Au moins 25 membres des forces de sécurité ont péri dans une embuscade attribuée aux talibans par les autorités, alors que, quelques heures plus tard, onze femmes trouvaient la mort dans un mouvement de foule mercredi, nouvelle journée sanglante en Afghanistan.

Noorollah SHIRZADA à Jalalabad, Hakim HASAS à Kunduz
Agence France-Presse

Le premier incident s’est produit dans la nuit de mardi à mercredi dans la province de Takhar (nord-est), où des soldats afghans, « en route pour une opération dans le district », « ont été attaqués par les talibans », a déclaré Jawad Hejri, le porte-parole du gouverneur provincial.

« Les talibans avaient pris position dans les maisons autour de la zone. Ils ont tendu une embuscade à nos forces », a-t-il raconté à l’AFP, ajoutant que les combats se poursuivaient et qu’il y avait aussi « beaucoup de victimes » côté rebelles.  

Abdul Qayoum, directeur des services de santé de la province, a confirmé l’attaque en faisant état de 34 membres des forces de sécurité tués, parmi lesquels un cadre de la police.

Les talibans, qui participent actuellement à des négociations de paix avec le gouvernement afghan, n’ont pas revendiqué l’embuscade. Mais ils ont indiqué avoir « affronté l’ennemi » à Takhar en représailles après plusieurs attaques contre leurs combattants.

Les talibans ont conclu fin février un accord historique avec les États-Unis, dans lequel ils s’engagent notamment à ne plus attaquer les villes, mais ont multiplié les assauts depuis le démarrage du « dialogue interafghan » en septembre.

Près de 40 000 personnes ont fui leurs maisons du fait d’une de leurs récentes offensives dans le Helmand (sud), a indiqué l’ONU mercredi, alors qu’une attaque à la voiture piégée attribuée aux rebelles a fait 16 morts et 154 blessés dimanche dans l’ouest.

« Ce niveau de violence complique énormément les négociations », a commenté Nader Naderi, un négociateur de Kaboul, dans un message à l’AFP. « De telles situations démontrent l’urgence d’un cessez-le-feu », que les talibans refusent d’envisager, a-t-il poursuivi.

L’accord américano-taliban prévoit un retrait complet des troupes étrangères d’Afghanistan en échange de vagues promesses des insurgés. Les négociations de paix incluses dans ce texte n’ont toutefois commencé qu’en septembre à Doha, au Qatar, avec beaucoup de retard.

Cohue mortelle

Quelques heures après l’incident de Takhar, onze femmes ont trouvé la mort lors d’une bousculade à proximité du consulat du Pakistan de Jalalabad (est), selon les autorités.

Des « dizaines de milliers » de demandeurs de visa étaient rassemblées dans un stade de football proche de l’emprise diplomatique pakistanaise, où les autorités leur avaient demandé de patienter, a indiqué Attaullah Khogyani, le porte-parole de la province du Nangarhar, dont Jalalabad est la capitale.

Le Pakistan a repris la délivrance de visas à Jalalabad après une interruption de sept mois en raison de la pandémie de coronavirus, provoquant un afflux exceptionnel de demandes, a-t-il expliqué.

Outre les onze mortes, Zaher Adel le porte-parole de l’hôpital provincial du Nangarhar, a dénombré dix blessés, contre treize pour M. Khogyani.
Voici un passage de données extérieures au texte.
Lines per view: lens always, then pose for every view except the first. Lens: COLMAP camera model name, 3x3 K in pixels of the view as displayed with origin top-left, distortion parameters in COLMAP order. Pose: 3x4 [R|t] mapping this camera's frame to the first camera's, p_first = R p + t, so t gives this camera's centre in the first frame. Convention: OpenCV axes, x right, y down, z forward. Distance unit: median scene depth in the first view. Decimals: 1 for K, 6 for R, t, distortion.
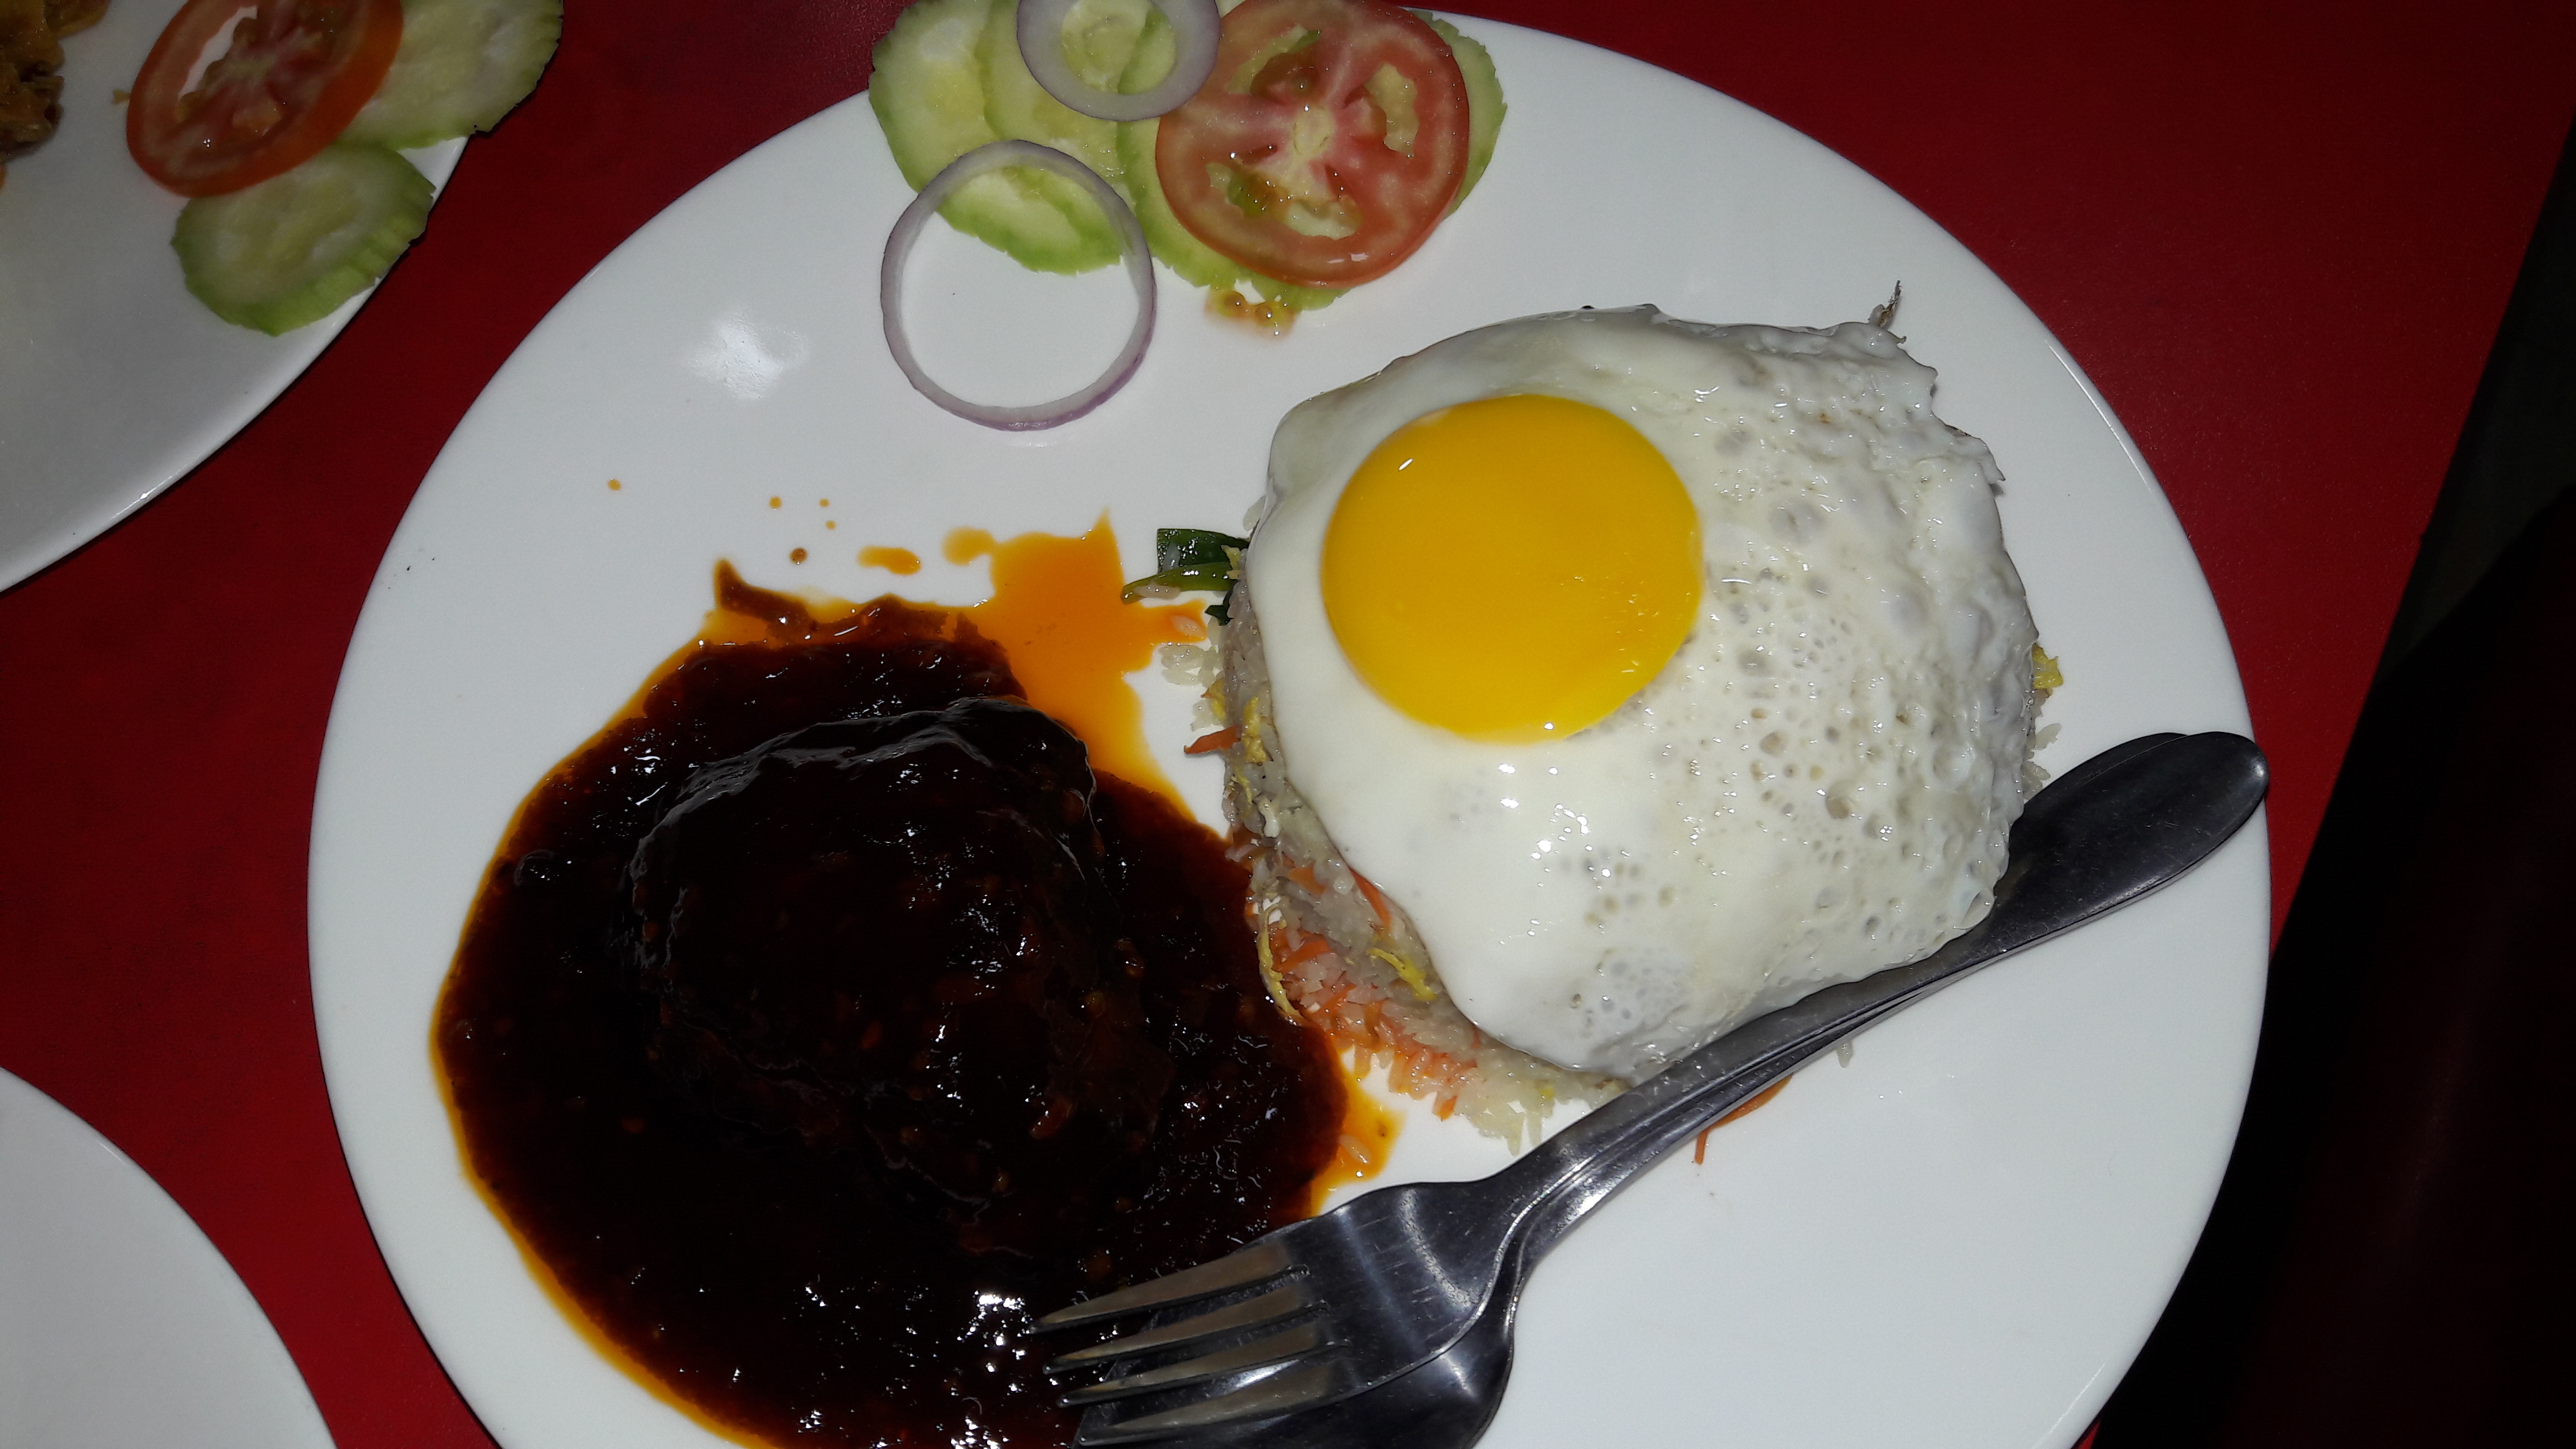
lens RADIAL K [[2129.1, 0, 1291.7], [0, 2129.1, 741.9], [0, 0, 1]] dist [0.002015, -0.055875]
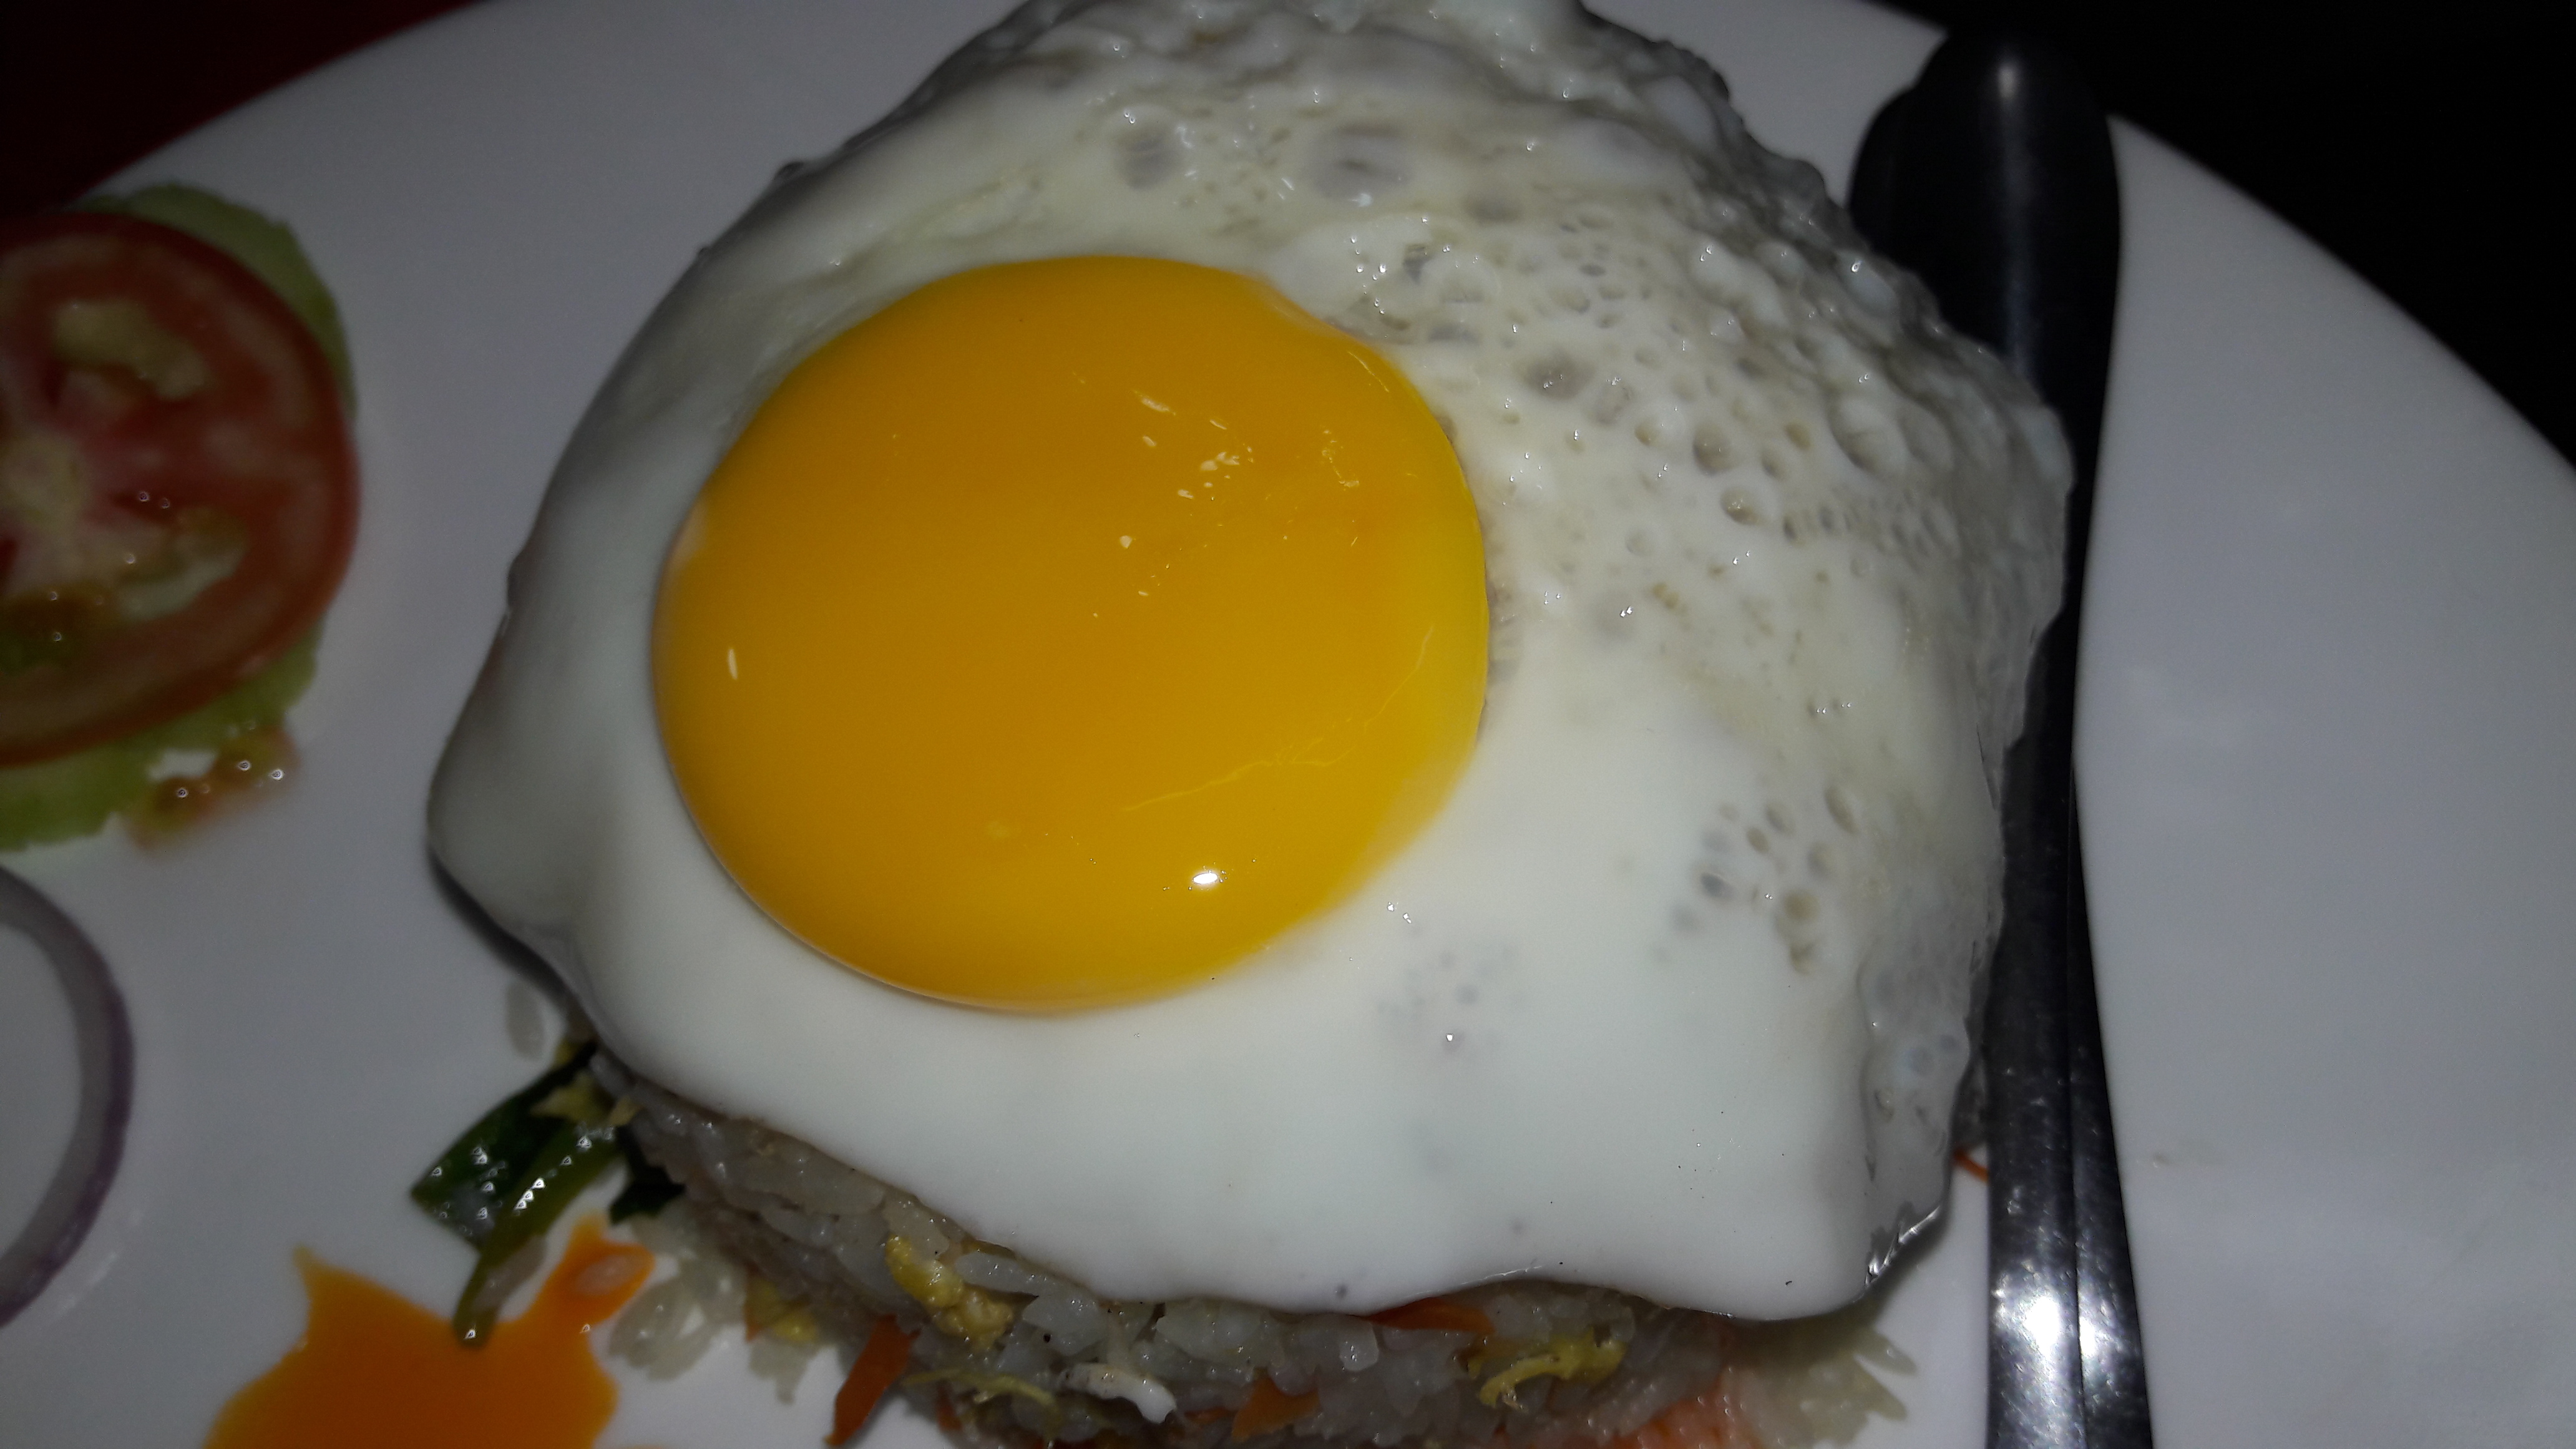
lens RADIAL K [[2129.1, 0, 1214.2], [0, 2129.1, 765.6], [0, 0, 1]] dist [0.002015, -0.055875]
pose [[0.602911, -0.712868, 0.358213, -0.065407], [0.751401, 0.658286, 0.045344, -0.055988], [-0.268131, 0.241823, 0.932538, 0.550441]]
Naser Kamawal, un membre du conseil provincial du Nangarhar, a de son côté fait état de 15 tués et 15 blessés.

D’après Abdul Ahad, un témoin, la priorité avait été donnée aux femmes afin qu’elles attendent au-devant de la foule, alors que les rassemblements mixtes sont culturellement interdits dans la culture afghane.  
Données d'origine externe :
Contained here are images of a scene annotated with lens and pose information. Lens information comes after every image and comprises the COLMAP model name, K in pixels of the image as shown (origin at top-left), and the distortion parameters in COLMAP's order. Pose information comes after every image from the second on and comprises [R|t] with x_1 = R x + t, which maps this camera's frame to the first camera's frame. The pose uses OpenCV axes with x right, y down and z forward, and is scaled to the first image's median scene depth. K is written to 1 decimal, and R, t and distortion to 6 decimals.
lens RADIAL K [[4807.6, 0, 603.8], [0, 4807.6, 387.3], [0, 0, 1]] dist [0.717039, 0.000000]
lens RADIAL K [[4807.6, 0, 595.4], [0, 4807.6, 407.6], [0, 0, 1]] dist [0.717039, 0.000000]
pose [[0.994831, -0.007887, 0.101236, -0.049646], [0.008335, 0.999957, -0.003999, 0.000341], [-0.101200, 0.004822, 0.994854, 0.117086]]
« Quand les responsables ont annoncé que les portes étaient ouvertes le matin, tout le monde s’est précipité pour rentrer dans le stade », a-t-il raconté à l’AFP. « Les femmes, dont la plupart étaient âgées et qui se trouvaient au premier rang, sont tombées. Elles n’ont pas pu se relever ».
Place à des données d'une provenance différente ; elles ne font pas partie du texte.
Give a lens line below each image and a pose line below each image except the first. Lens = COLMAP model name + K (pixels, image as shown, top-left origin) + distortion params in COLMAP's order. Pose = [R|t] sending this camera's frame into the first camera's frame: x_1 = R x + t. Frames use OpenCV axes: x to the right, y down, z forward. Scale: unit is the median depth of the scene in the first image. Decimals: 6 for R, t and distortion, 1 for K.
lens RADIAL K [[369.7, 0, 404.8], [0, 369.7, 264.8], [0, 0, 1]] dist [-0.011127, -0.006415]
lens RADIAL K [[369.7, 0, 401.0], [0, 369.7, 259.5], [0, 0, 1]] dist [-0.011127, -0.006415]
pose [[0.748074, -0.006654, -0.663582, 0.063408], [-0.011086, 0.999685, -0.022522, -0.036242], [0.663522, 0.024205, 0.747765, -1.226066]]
Une d’elles, qui a survécu à la bousculade, a indiqué à l’AFP avoir vu une femme « accoucher sur place » après avoir été piétinée. « Nous l’avons aidée, mais son bébé était mort », a-t-elle narré sous couvert d’anonymat.

Jalalabad est la capitale de l’Est afghan, située à une centaine de kilomètres de la frontière du Pakistan.